После полуночи истерзанная переживаниями людская масса, как венозная кровь, вытекла из обескислороженного, душного зала. Шатаясь от усталости, я зашел в полутемный ресторан, где за столиком сидели Татьяна Глушкова и Александр Проханов.

– Волк! – бросилась ко мне навстречу Татьяна. – Вы живы? Я-то думала, что вы не устоите на трибуне, что вас сдует, такая волна ненависти неслась мимо меня прямо на вас…

Мы, все обессиленные, что-то выпили, о чем-то помолчали, и на прощанье Саша Проханов медленно произнес:

– Прямое восстание бессмысленно, надо идти другим путем.
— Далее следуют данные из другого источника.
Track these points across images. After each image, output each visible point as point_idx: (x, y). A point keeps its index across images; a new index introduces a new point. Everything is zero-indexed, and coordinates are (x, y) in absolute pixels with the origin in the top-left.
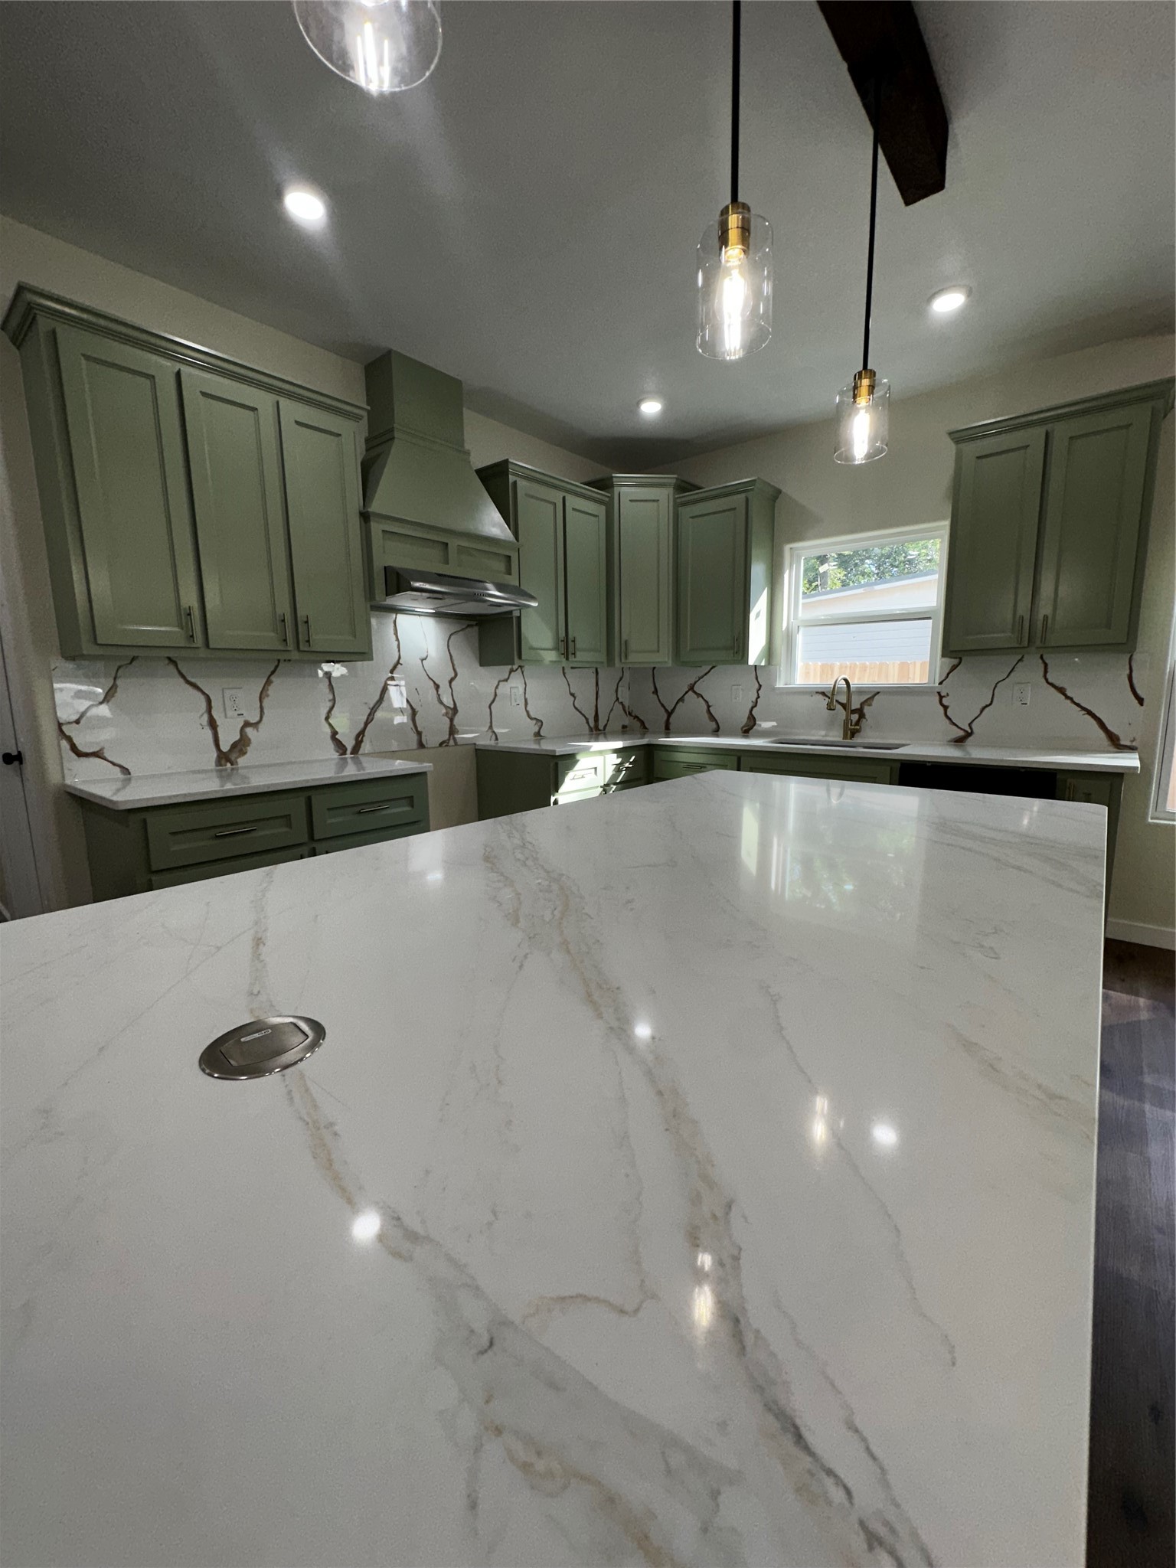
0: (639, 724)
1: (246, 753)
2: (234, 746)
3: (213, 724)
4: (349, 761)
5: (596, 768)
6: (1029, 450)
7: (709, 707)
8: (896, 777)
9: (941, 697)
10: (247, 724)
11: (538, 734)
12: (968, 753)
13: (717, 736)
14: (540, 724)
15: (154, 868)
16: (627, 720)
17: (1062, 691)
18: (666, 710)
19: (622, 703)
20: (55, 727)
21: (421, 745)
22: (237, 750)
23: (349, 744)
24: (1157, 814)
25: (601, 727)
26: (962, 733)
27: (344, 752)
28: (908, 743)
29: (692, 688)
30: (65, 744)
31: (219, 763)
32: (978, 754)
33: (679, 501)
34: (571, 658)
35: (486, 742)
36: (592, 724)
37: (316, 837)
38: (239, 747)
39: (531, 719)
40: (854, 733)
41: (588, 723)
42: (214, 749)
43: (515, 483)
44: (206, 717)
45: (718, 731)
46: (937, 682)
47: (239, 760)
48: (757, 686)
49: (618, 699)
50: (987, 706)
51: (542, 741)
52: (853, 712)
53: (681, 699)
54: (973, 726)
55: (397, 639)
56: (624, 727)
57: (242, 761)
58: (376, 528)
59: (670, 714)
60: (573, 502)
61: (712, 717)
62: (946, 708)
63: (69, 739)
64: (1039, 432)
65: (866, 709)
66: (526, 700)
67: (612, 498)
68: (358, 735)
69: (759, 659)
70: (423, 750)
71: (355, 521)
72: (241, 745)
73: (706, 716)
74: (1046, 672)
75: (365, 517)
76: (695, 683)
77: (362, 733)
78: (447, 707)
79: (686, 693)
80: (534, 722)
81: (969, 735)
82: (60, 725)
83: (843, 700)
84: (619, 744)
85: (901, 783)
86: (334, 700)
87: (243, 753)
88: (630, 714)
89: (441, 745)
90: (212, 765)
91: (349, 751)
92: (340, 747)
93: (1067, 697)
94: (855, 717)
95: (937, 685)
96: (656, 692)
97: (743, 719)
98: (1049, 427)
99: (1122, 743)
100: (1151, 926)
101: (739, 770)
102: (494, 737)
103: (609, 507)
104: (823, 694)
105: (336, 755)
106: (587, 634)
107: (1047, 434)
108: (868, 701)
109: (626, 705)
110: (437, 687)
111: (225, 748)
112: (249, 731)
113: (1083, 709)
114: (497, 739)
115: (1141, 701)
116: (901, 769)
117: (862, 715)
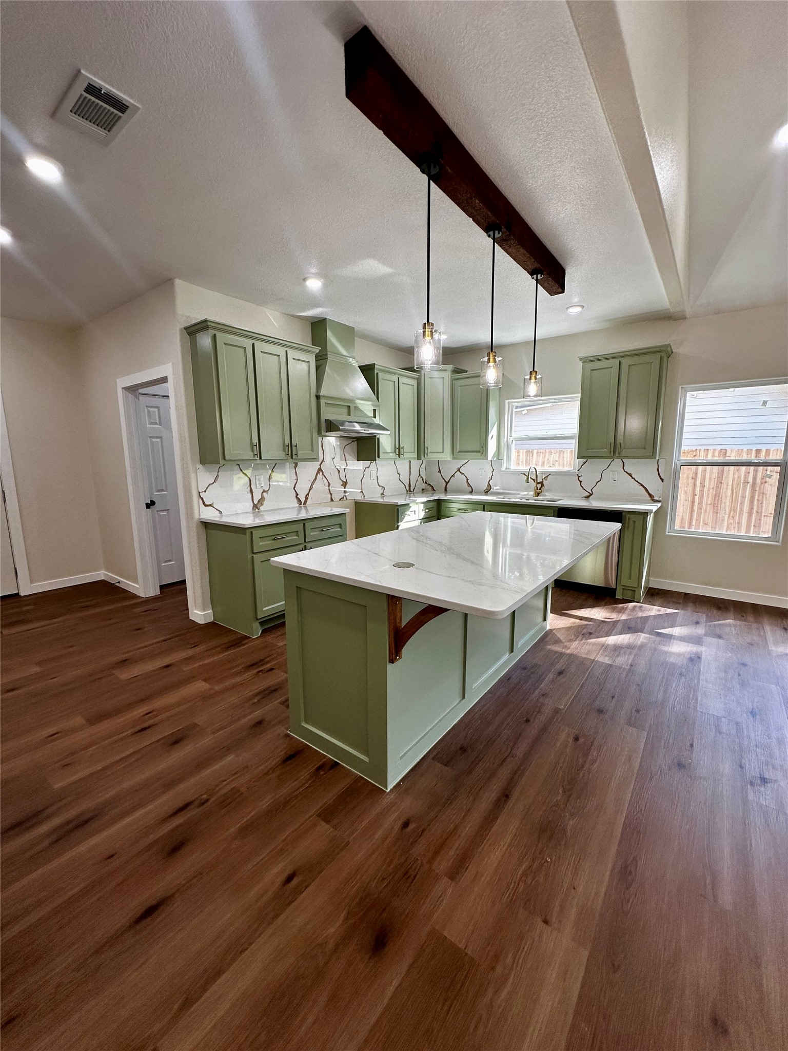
0: (431, 488)
1: (263, 505)
2: (259, 501)
3: (251, 491)
4: (303, 508)
5: (415, 511)
6: (612, 369)
7: (467, 480)
8: (556, 514)
9: (579, 477)
10: (264, 491)
11: (382, 494)
12: (591, 503)
13: (472, 495)
14: (383, 489)
15: (255, 552)
16: (424, 486)
17: (630, 475)
18: (445, 481)
19: (422, 477)
20: (197, 493)
21: (332, 500)
22: (260, 503)
23: (303, 500)
24: (671, 531)
25: (412, 490)
26: (588, 494)
27: (301, 504)
28: (562, 498)
29: (459, 470)
30: (201, 501)
31: (253, 509)
32: (595, 504)
33: (453, 377)
34: (401, 456)
35: (359, 498)
36: (408, 489)
37: (307, 541)
38: (260, 502)
39: (380, 486)
40: (538, 494)
41: (406, 488)
42: (252, 503)
43: (377, 374)
44: (249, 488)
45: (472, 492)
46: (577, 469)
47: (261, 508)
48: (492, 470)
49: (420, 475)
50: (599, 481)
51: (384, 498)
52: (538, 483)
53: (453, 476)
54: (593, 490)
55: (323, 450)
56: (423, 490)
57: (262, 508)
58: (322, 402)
59: (447, 483)
60: (402, 380)
61: (469, 485)
62: (581, 482)
63: (202, 499)
64: (617, 362)
65: (545, 482)
66: (377, 477)
67: (420, 376)
68: (306, 496)
69: (493, 457)
70: (332, 502)
71: (314, 399)
72: (262, 500)
73: (466, 484)
74: (623, 466)
75: (318, 397)
76: (461, 467)
77: (308, 494)
78: (343, 481)
79: (456, 472)
80: (381, 488)
81: (591, 495)
82: (199, 492)
83: (534, 478)
84: (425, 499)
85: (559, 516)
86: (297, 479)
87: (262, 505)
88: (426, 483)
89: (340, 500)
90: (251, 510)
91: (302, 504)
92: (299, 501)
93: (633, 478)
94: (539, 486)
95: (577, 471)
96: (440, 471)
97: (485, 487)
98: (620, 359)
99: (655, 499)
100: (668, 581)
101: (484, 511)
102: (363, 496)
103: (419, 380)
104: (524, 474)
105: (297, 505)
106: (409, 443)
107: (620, 361)
108: (546, 478)
109: (424, 478)
110: (339, 472)
111: (256, 503)
112: (264, 494)
113: (639, 483)
114: (364, 497)
115: (662, 480)
116: (558, 511)
117: (543, 485)
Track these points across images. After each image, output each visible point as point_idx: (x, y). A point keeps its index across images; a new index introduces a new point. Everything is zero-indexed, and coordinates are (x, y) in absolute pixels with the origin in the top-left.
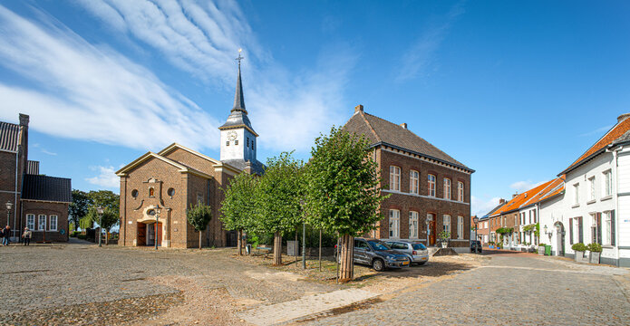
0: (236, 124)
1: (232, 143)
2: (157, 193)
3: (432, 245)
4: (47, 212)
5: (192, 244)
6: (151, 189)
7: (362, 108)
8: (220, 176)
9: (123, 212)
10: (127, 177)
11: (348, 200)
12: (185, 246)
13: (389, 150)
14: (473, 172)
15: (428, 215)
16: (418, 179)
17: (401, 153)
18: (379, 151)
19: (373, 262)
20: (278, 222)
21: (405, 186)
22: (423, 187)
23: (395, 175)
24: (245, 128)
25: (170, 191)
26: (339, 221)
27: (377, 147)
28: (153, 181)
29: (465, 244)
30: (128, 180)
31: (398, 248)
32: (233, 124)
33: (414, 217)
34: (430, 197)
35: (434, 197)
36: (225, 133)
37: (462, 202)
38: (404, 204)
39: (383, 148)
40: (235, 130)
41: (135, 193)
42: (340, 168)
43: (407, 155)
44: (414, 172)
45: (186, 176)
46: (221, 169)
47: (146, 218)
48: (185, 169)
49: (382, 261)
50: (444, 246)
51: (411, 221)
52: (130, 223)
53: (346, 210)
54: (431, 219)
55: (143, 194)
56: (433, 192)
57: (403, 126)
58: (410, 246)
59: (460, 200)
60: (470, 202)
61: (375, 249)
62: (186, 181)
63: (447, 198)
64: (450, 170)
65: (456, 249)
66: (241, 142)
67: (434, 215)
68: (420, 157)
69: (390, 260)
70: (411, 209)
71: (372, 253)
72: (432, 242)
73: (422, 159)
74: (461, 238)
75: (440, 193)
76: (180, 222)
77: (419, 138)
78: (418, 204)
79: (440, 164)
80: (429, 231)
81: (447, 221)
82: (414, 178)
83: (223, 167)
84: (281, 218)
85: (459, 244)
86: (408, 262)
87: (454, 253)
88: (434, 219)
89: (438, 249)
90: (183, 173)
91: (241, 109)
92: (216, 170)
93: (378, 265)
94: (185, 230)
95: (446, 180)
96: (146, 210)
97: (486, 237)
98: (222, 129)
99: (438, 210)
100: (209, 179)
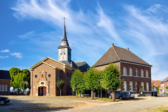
0: (64, 46)
1: (63, 54)
2: (44, 76)
3: (137, 93)
4: (4, 84)
5: (58, 94)
6: (42, 75)
7: (113, 45)
8: (65, 69)
9: (32, 83)
10: (33, 70)
11: (115, 81)
12: (55, 95)
13: (123, 62)
14: (151, 66)
15: (136, 83)
16: (132, 70)
17: (126, 62)
18: (120, 62)
19: (120, 97)
20: (93, 87)
21: (128, 73)
22: (134, 73)
23: (125, 70)
24: (68, 48)
25: (49, 75)
26: (112, 86)
27: (119, 61)
28: (43, 72)
29: (149, 93)
30: (33, 71)
31: (126, 93)
32: (63, 46)
33: (131, 84)
34: (136, 76)
35: (138, 76)
36: (60, 50)
37: (148, 77)
38: (128, 79)
39: (121, 61)
40: (64, 49)
41: (36, 76)
42: (113, 74)
43: (128, 63)
44: (131, 68)
45: (55, 70)
46: (65, 67)
47: (41, 85)
48: (55, 68)
49: (122, 97)
50: (141, 93)
51: (130, 85)
52: (34, 87)
53: (114, 84)
54: (137, 84)
55: (39, 77)
56: (137, 74)
57: (127, 49)
58: (129, 93)
59: (147, 77)
60: (151, 77)
61: (120, 94)
62: (55, 72)
63: (142, 76)
64: (143, 66)
65: (145, 95)
66: (67, 54)
67: (138, 83)
68: (133, 63)
69: (124, 96)
70: (130, 81)
71: (119, 95)
72: (137, 92)
73: (133, 64)
74: (148, 90)
75: (140, 75)
76: (53, 87)
77: (133, 54)
78: (132, 79)
79: (139, 65)
80: (136, 88)
81: (142, 84)
82: (131, 70)
83: (66, 66)
84: (94, 86)
85: (147, 93)
86: (129, 97)
87: (145, 96)
88: (138, 84)
89: (139, 94)
90: (54, 69)
91: (66, 40)
92: (63, 67)
93: (121, 98)
94: (55, 89)
95: (142, 70)
96: (40, 82)
97: (163, 90)
98: (59, 48)
99: (139, 81)
100: (61, 70)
Мои карманы были набиты записками, которые я получил за пять часов пребывания на сцене. Я высыпал их на стол. Взял первую попавшуюся, прочитал вслух:

Стасик! Обнимаю тебя, дорогой. Очень хорошо – сильно, ярко ты выступил о Багрицком – с каждым словом твоим согласен. Творчество Багрицкого враждебно русской поэзии – и классической и современной.

Анатолий Жигулин.

21 – XII – 77 г..

Ах, Толя, Толя! Через пятнадцать лет он полностью перейдет в ренегатский лагерь, напишет драматическую повесть «Черные камни», в которой оболжет своих «подельников», станет на какое-то время послушной игрушкой в руках кукловодов перестройки, которые используют его небольшое имя ради своих целей, свозят пару раз в Европу, а потом предадут нищете и забвению.

Мы расходились с дискуссии со смутным ощущением того, что произошло нечто необъяснимое и роковое, после чего жить по-старому будет невозможно. Моя жена, когда мы подъехали к дому по заснеженной улице, вылезая из машины, потеряла с пальца кольцо с изумрудом… Дурное предчувствие охватило меня, но рано утром я вышел на улицу и в затоптанном снегу – о счастье! – нашел желтое колечко с блеснувшим из белого снега зеленым камушком. Неужели мы победили?

Советская пресса отозвалась на дискуссию оглушительным молчанием. ЦК, дабы «не раскачивать лодку», запретил упоминать в печати о том, что произошло 21 декабря 1977 года в Центральном доме литераторов.

Однако многие европейские газеты опубликовали пространные отклики на нее.

Из белградской газеты «Политика» от 15.01.1978 года:

Одна часть публики рукоплескала Палиевскому и Куняеву, другая – Эфросу. И нелегко было бы сказать, у кого из них больше сторонников.

Литературный критик Александр Борщаговский (осужденный в 1949 году за «космополитизм») обвинил Палиевского в идеализации 30-х годов, бывших трагическими для нашей литературы. «Вы говорите, что «Тихий Дон» – лучший роман XX века, но кто это доказал? – спросил критик.

Критик Юрий Селезнев энергично восстал против призыва к примирению. «Мы живем в мирное время, но не имеем права забывать годы, когда был учинен погром в русской литературе.